◆ Provided passage
-*-

Further Policy Efforts
There have been some other policy efforts made by the Government to curb sugar consumption, but these have been limited to a sugar sweetened beverage (SSB) tax. India imposed SSB taxes in the form of a Goods and Service Tax (GST) of between 5% and 28% in 2017. But prior to this, the purchase of SSBs for at-home consumption was relatively low, at about 1.1 litre per capita. The fact the Government did not impose this tax primarily as a health policy meant it was not accompanied by an educational campaign. As a result, very few people were even aware of the existence of the tax. A 2020 study found that three quarters of participants were unaware that the taxes existed. Of those who were aware of the taxes, fewer than half knew the correct rates of the tax. The researchers in the study concluded that no evidence was found of a decline in the purchase of aerated drinks following the tax, one of the explanations for which was the limited effect on public awareness.
SSB Consumption Before and After Tax
We’ve seen that some sugar taxes can be effective, while others are less so. Flat taxes, as has been seen in Mexico, at best tend to only provide short term reductions in consumption. And it’s difficult for taxes alone to change consumer behaviour, so often it’s educational campaigns that accompany taxes that generate the most compelling results. In India, it seems the only educational campaign has been focused on promoting sugar consumption as part of a healthy diet. Last year, the Indian Sugar Mills Association (ISMA) launched a Sugar and Health campaign to promote sugar consumption as an affordable, healthy part of the Indian diet.

-*-

◆ Source material
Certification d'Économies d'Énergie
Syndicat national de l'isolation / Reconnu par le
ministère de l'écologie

-*-

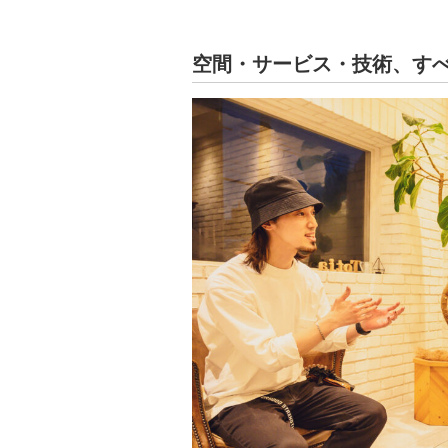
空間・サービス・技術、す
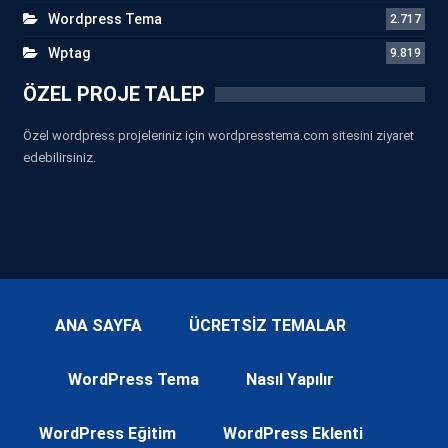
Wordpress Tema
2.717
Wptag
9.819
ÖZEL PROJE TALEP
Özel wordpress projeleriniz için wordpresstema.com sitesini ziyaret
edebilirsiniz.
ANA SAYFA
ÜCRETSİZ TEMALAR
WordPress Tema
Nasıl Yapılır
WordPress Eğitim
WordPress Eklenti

-*-

◆ The problem
Pick up the text on sugar policy in India after its final sentence and keep writing it. The items are separate material, unrelated to the text on sugar policy in India.

◆ Answer for the task
Growing Digital Penetration
Between 2014 and 2017, India leapt 58 points in McKinsey’s Country Digital Adoption Index to obtain 90 points out of a possible 100. As of 2020, there are about 622 million internet users in India and this figure is expected to rise significantly to over 900 million by 2025 – covering about 65% of the population.
India’s Internet Users
We know increased awareness of sugar intake is one of the most compelling reasons why sugar consumption dips, and with much more awareness of the health implications of excessive sugar consumption, it’s possible this could play a role in its continued stagnation. If awareness of the implications of sugar increases, it seems likely that the plateau in per capita consumption is around current levels, meaning India has a very different profile than other countries we have examined.

Is India Sweet Enough?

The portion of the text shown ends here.